A big congratulations to *Redcore* as Design's newest Tech!


----------



## chauffeur2 (Feb 7, 2006)

Congratulations Redcore....enjoy the Designing Team. :4-clap:

Kind Regards,


----------



## Doby (Jan 17, 2006)

Don't surprise me, great job Redcore!


----------



## JohnthePilot (Mar 30, 2006)

Congratulations. Welcome aboard.


----------



## kodi (Jun 30, 2004)

Congratulations Redcore!!!!!!


----------



## Go The Power (Mar 5, 2007)

Congratulations on the well deserved promotion. Keep up the good work :4-clap::4-clap:


----------



## KoosHopeloos (Nov 3, 2004)

@ redcore: Congrats!
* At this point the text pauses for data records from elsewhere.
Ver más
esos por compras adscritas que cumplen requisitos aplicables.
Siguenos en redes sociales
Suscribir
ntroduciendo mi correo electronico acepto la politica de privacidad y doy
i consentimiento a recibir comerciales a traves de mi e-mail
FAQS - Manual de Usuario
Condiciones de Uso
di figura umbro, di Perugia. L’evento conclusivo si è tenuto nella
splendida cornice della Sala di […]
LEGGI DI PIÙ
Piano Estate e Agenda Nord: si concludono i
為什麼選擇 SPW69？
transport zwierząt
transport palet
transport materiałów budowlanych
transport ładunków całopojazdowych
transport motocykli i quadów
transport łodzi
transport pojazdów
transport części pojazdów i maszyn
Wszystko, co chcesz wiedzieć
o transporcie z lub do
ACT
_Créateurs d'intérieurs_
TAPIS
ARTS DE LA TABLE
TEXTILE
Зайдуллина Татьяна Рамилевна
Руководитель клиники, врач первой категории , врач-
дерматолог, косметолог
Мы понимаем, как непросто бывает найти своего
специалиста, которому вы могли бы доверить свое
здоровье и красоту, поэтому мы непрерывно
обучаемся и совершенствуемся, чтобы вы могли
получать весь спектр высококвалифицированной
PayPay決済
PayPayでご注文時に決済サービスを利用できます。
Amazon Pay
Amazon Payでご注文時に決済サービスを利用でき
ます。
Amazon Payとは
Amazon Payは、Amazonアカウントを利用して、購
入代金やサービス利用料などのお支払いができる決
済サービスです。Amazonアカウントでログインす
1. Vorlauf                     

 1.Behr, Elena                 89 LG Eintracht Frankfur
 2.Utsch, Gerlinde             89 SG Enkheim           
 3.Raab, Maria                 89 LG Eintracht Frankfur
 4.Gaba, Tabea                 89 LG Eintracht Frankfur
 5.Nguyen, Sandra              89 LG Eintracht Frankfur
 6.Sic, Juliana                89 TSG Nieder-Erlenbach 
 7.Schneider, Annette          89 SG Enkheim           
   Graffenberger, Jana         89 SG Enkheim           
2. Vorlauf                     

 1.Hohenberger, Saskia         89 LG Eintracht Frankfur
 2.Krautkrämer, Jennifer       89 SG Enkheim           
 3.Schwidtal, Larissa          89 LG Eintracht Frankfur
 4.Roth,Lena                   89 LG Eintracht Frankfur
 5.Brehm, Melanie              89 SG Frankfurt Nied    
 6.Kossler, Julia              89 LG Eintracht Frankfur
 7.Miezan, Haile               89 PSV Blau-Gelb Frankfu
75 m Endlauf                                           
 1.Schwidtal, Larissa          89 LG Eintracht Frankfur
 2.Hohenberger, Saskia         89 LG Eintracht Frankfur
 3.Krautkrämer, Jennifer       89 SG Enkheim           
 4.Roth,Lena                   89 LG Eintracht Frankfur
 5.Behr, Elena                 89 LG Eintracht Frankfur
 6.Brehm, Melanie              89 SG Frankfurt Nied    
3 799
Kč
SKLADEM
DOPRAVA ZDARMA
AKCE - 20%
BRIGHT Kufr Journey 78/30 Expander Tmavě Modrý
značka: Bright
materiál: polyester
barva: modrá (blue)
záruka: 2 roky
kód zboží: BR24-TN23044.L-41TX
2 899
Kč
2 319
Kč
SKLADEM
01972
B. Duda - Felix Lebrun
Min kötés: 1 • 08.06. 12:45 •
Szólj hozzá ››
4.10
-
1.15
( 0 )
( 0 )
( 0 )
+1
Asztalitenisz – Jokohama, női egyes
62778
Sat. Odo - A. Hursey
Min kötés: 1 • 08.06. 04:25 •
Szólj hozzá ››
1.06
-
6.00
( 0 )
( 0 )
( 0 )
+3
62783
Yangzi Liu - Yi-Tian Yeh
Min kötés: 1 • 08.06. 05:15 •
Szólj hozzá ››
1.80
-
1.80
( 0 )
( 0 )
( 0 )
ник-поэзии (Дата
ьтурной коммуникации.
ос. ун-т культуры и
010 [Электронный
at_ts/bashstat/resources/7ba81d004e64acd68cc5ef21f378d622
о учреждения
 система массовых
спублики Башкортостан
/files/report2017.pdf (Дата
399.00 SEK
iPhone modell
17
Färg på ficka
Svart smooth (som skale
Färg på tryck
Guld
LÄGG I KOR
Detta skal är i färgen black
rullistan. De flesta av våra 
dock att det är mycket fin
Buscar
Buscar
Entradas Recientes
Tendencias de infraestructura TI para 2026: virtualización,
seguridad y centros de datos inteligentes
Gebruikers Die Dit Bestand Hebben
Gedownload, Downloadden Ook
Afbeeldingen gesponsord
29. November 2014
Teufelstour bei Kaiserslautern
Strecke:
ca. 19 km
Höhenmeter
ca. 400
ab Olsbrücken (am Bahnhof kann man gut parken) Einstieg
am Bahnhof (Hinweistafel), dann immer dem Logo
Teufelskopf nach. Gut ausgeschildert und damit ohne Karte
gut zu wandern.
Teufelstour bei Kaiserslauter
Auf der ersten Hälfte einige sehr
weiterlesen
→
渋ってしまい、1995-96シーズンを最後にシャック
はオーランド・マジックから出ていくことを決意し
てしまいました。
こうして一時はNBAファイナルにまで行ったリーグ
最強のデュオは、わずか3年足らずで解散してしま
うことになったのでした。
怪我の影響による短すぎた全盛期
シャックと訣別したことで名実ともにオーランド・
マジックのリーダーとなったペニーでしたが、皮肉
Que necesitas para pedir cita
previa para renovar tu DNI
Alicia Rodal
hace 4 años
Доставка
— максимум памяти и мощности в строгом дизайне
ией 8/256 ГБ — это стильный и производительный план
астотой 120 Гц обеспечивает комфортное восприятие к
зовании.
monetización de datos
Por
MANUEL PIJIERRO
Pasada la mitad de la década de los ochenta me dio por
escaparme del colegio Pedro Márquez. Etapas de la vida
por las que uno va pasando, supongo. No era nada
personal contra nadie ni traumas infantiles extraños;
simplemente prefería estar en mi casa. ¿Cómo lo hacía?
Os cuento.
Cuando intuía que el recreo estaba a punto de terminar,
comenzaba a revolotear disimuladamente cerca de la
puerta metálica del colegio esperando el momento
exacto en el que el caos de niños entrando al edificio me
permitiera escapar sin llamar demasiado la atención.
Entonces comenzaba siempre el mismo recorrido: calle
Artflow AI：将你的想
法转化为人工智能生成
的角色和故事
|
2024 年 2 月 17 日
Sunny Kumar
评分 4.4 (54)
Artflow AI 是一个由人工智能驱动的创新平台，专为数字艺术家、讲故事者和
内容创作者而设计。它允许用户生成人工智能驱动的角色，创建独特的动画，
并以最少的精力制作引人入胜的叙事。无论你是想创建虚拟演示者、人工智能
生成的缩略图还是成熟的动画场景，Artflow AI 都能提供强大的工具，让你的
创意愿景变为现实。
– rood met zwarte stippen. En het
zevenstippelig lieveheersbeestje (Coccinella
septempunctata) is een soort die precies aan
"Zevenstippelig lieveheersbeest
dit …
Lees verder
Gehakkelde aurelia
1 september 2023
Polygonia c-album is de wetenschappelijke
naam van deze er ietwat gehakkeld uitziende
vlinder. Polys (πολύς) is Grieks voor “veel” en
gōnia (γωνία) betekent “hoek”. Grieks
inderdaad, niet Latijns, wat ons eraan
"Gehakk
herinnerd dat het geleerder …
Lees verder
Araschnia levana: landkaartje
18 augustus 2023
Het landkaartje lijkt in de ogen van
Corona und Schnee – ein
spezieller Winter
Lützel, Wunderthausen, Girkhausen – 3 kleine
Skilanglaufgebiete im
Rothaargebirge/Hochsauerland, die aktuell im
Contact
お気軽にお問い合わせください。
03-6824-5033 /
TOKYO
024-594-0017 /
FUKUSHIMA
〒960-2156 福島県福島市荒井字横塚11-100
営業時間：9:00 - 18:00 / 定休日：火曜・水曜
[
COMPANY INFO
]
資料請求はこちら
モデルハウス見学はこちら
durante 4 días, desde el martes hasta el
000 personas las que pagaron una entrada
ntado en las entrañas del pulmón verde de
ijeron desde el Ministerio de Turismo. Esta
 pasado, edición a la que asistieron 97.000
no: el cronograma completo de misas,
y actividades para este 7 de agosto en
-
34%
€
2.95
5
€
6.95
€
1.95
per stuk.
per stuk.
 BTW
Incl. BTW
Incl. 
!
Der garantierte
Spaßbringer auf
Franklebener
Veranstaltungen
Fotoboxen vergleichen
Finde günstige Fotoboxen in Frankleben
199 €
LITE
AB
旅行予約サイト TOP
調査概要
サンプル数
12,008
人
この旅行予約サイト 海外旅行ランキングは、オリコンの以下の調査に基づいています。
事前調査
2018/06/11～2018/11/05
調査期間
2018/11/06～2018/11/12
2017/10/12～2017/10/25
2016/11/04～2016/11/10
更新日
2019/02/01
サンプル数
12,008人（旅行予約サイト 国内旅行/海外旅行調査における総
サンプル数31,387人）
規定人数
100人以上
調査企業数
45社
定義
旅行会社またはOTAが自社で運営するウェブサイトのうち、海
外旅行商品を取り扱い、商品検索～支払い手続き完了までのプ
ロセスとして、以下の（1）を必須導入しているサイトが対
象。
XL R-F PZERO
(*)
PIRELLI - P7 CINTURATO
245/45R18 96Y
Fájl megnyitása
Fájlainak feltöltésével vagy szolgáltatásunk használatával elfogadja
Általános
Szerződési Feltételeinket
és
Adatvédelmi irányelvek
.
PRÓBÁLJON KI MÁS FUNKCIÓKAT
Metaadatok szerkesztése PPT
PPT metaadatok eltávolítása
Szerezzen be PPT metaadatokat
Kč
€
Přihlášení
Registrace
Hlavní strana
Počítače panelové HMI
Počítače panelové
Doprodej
Welcome to the team!


----------



## Deleted090308 (Jan 25, 2007)

Congratulations.


----------



## Jack.Sparrow (Jan 22, 2007)

Congrats :4-clap:


----------



## koala (Mar 27, 2005)

Congrats, Redcore. Welcome aboard.


----------



## Inactive (Apr 11, 2005)

welcome to TSF and the design team.


----------



## Glaswegian (Sep 16, 2005)

Congrats Redcore - well done!!


----------



## carsey (Aug 19, 2006)

Congratulations. Your work around the forum as superb. Keep it up.


----------



## dai (Jul 2, 2004)

congratulations


----------



## speedster123 (Oct 18, 2006)

:4-clap::4-clap:


----------



## v-six (Sep 12, 2004)

welcome aboard redcore, I'm liking the avatar already.


----------



## mattlock (Dec 28, 2005)

Congrats Redcore! Enjoy your new found privs.:wink:


----------